Weight decay and L2 regularization are among the oldest and simplest tools for keeping a machine learning model from overfitting. Both work by discouraging the model’s weights from growing too large, on the principle that a model with smaller, more modest parameters tends to be simpler and to generalize better to new data.
L2 regularization expresses this as an extra term added to the loss function: a penalty proportional to the sum of the squared weights. Because the optimizer minimizes the loss, this penalty pulls the weights toward zero as a side effect of training. Weight decay states the same intent more directly: at every update step, multiply each weight by a number slightly less than one, literally shrinking it a little. For plain stochastic gradient descent these two formulations are mathematically equivalent, which is why the terms have long been used interchangeably.

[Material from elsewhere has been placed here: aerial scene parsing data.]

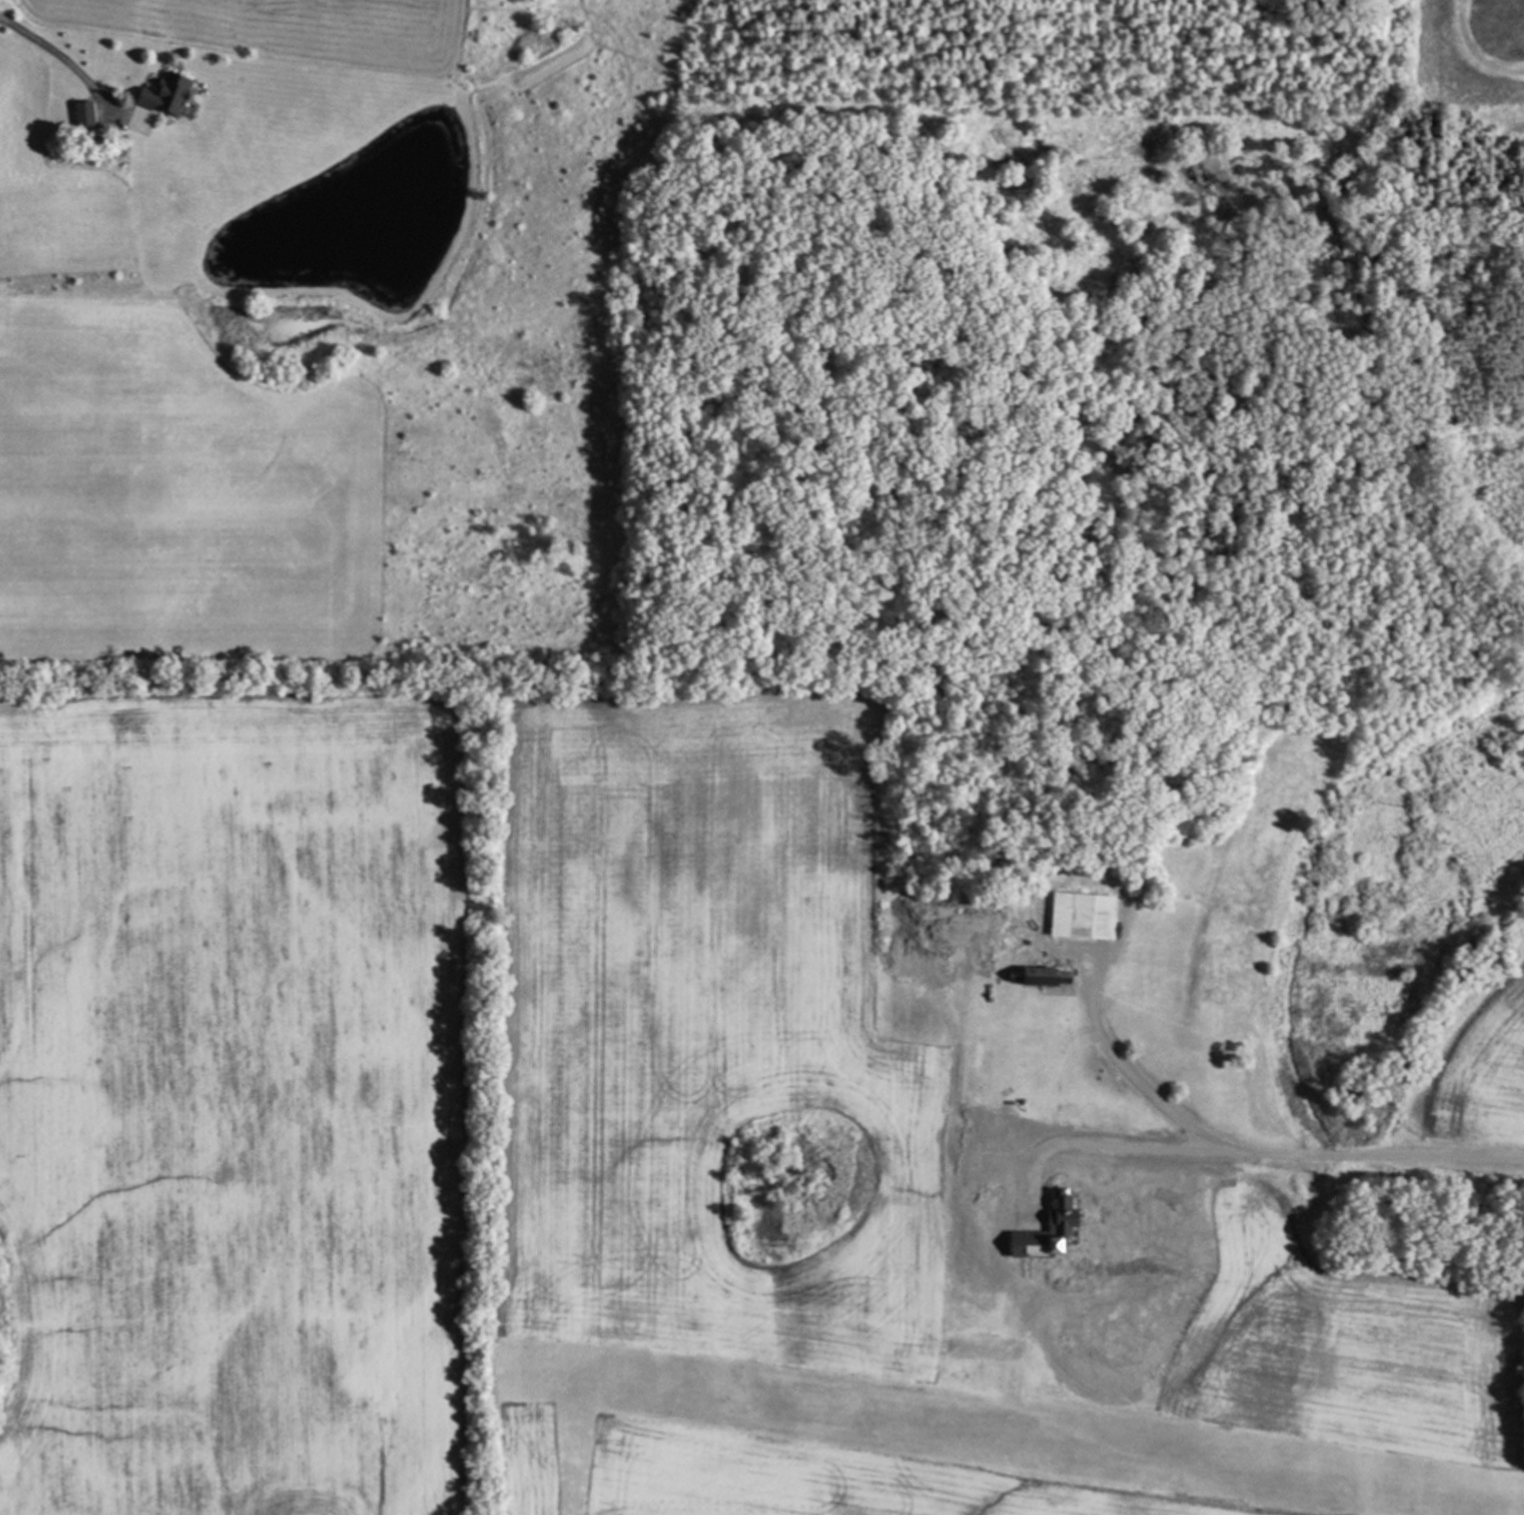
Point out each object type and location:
road: (57, 54)
building: (158, 95)
building: (78, 113)
building: (1079, 915)
building: (1038, 976)
road: (1119, 1055)
road: (1286, 1147)
building: (1053, 1224)
airport runway: (1013, 1432)

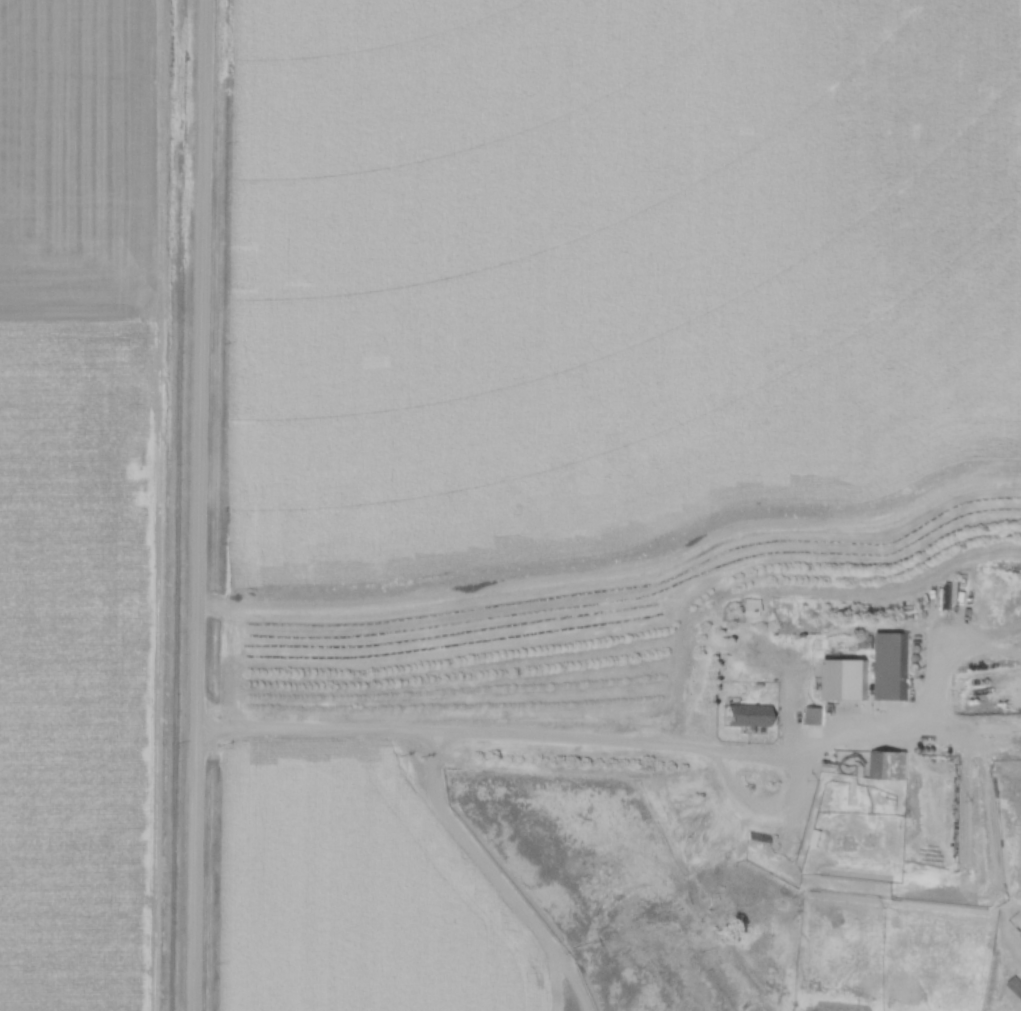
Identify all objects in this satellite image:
building: (9, 370)
road: (201, 505)
building: (891, 666)
building: (849, 679)
building: (748, 716)
building: (815, 716)
road: (465, 728)
building: (890, 765)
road: (802, 776)
building: (1015, 986)

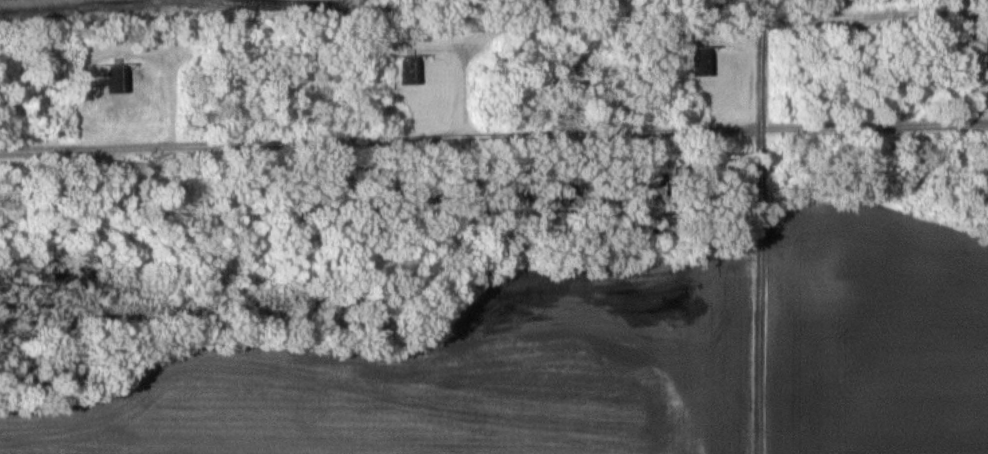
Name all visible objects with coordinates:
building: (116, 78)
road: (494, 141)
road: (766, 227)

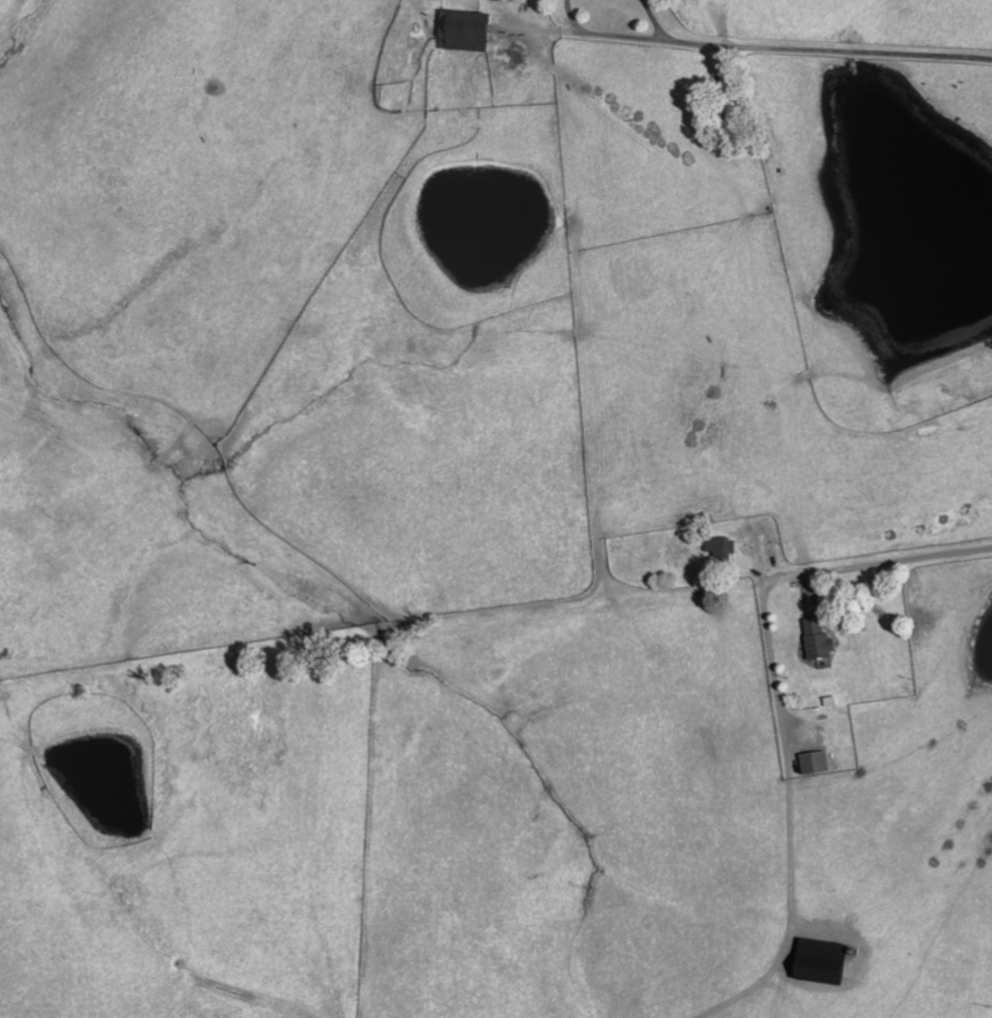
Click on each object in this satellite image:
building: (511, 0)
road: (651, 20)
building: (472, 30)
road: (600, 34)
road: (827, 51)
building: (720, 550)
road: (879, 565)
building: (816, 641)
building: (814, 764)
road: (787, 819)
building: (819, 961)

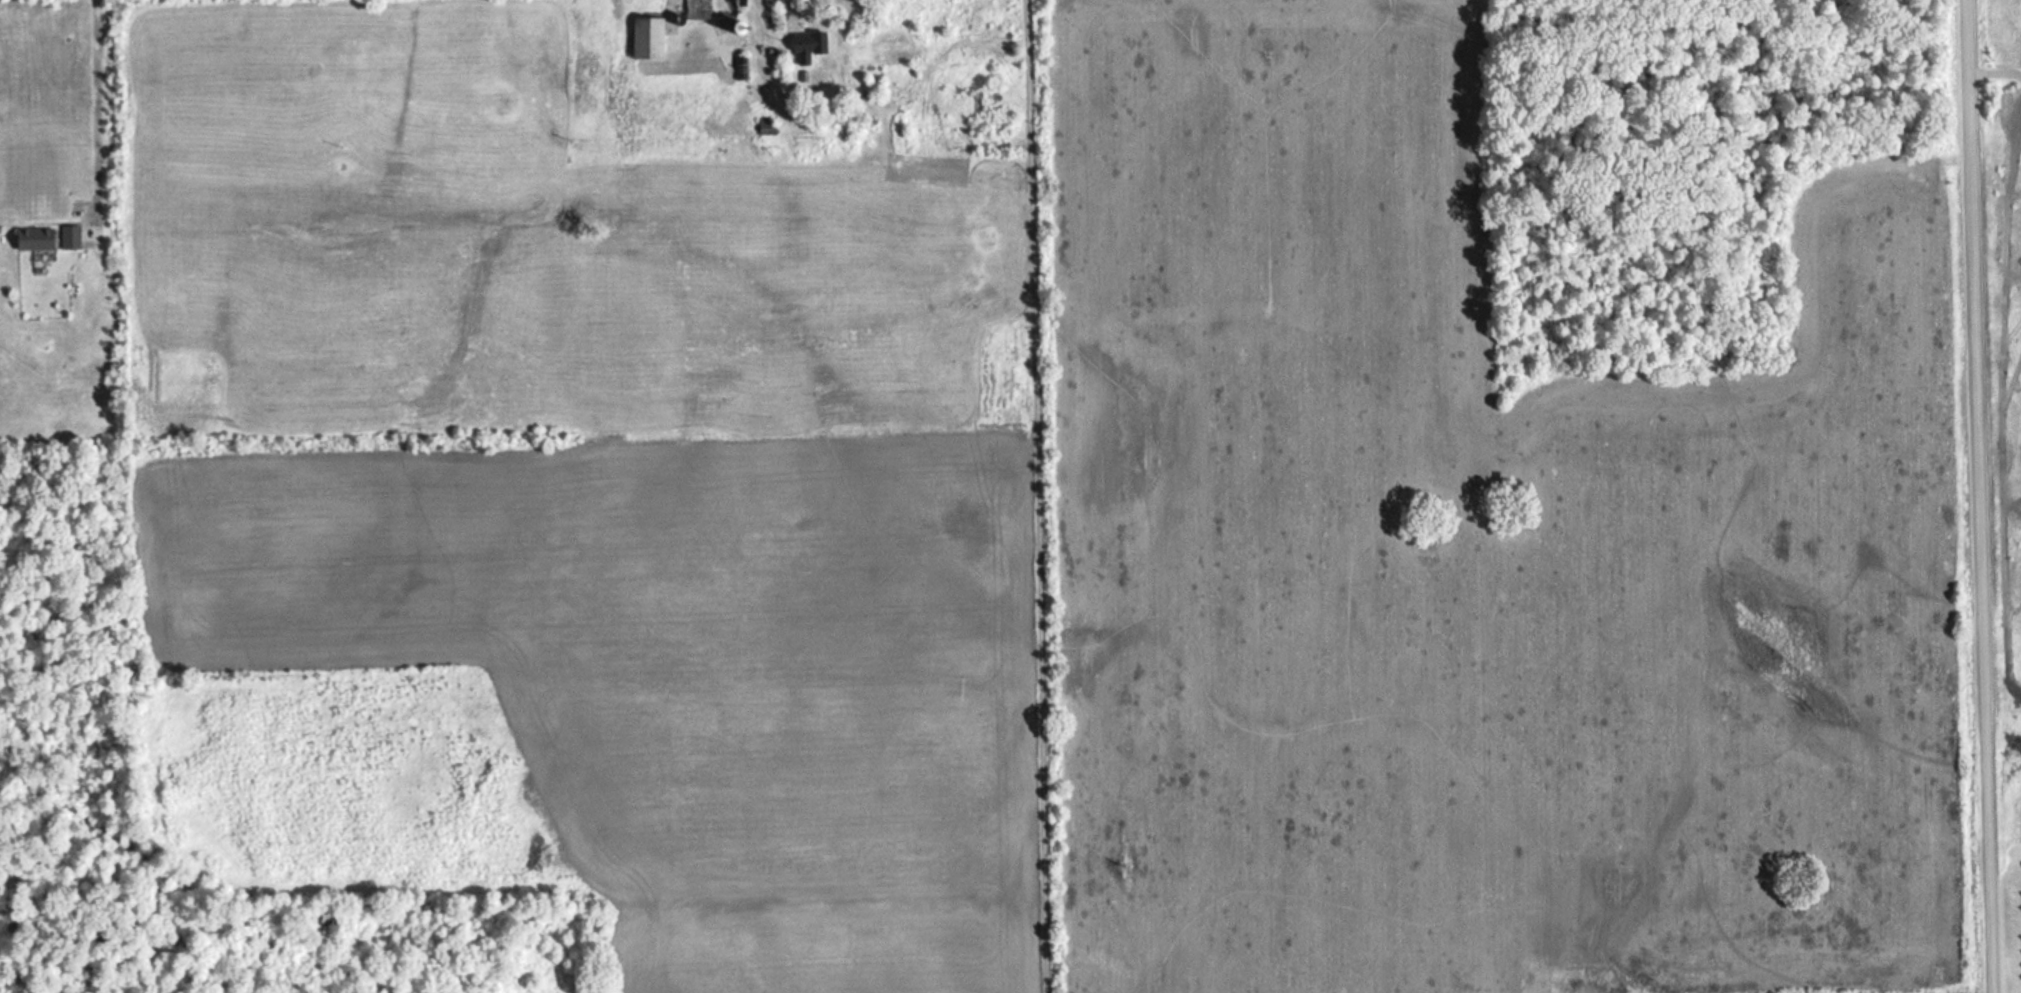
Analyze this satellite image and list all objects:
building: (717, 10)
building: (652, 39)
building: (811, 47)
road: (102, 108)
building: (73, 239)
building: (39, 240)
road: (1043, 496)
road: (1976, 496)

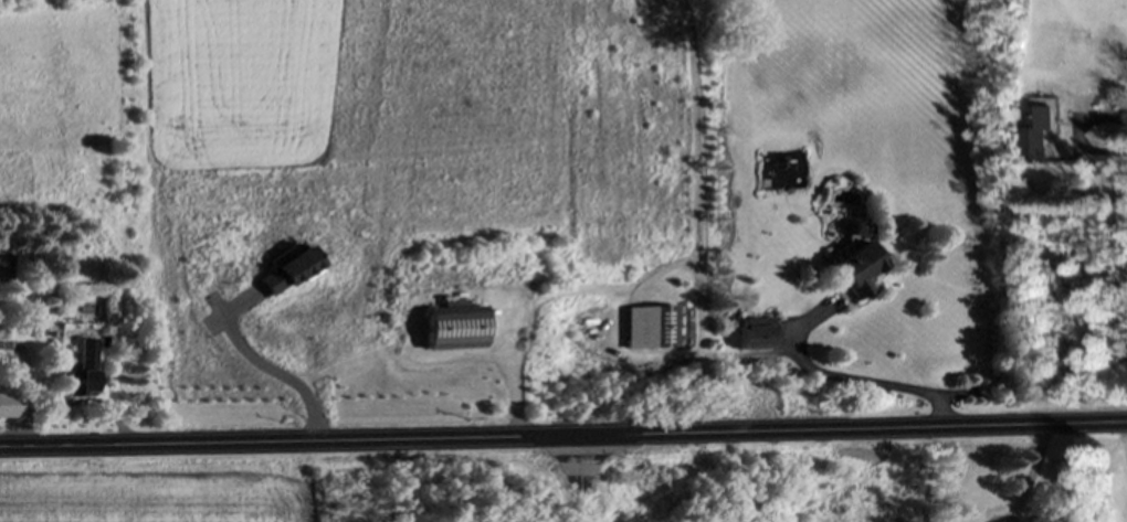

The equivalence quietly breaks down for adaptive optimizers like Adam, which rescale each parameter’s update by its own gradient history. As Loshchilov and Hutter showed in their 2017 “Decoupled Weight Decay Regularization” paper, folding the penalty into the loss (true L2) then gets rescaled inconsistently across parameters, whereas applying decay as a separate shrinkage step (true weight decay) behaves as intended. Their AdamW variant, built on this distinction, is now the default for training large models.
For a general reader, weight decay is a clean illustration of a core regularization idea, that preferring simpler models guards against memorizing noise, and a reminder that even a textbook technique can hide a subtlety that only surfaces when the surrounding machinery changes.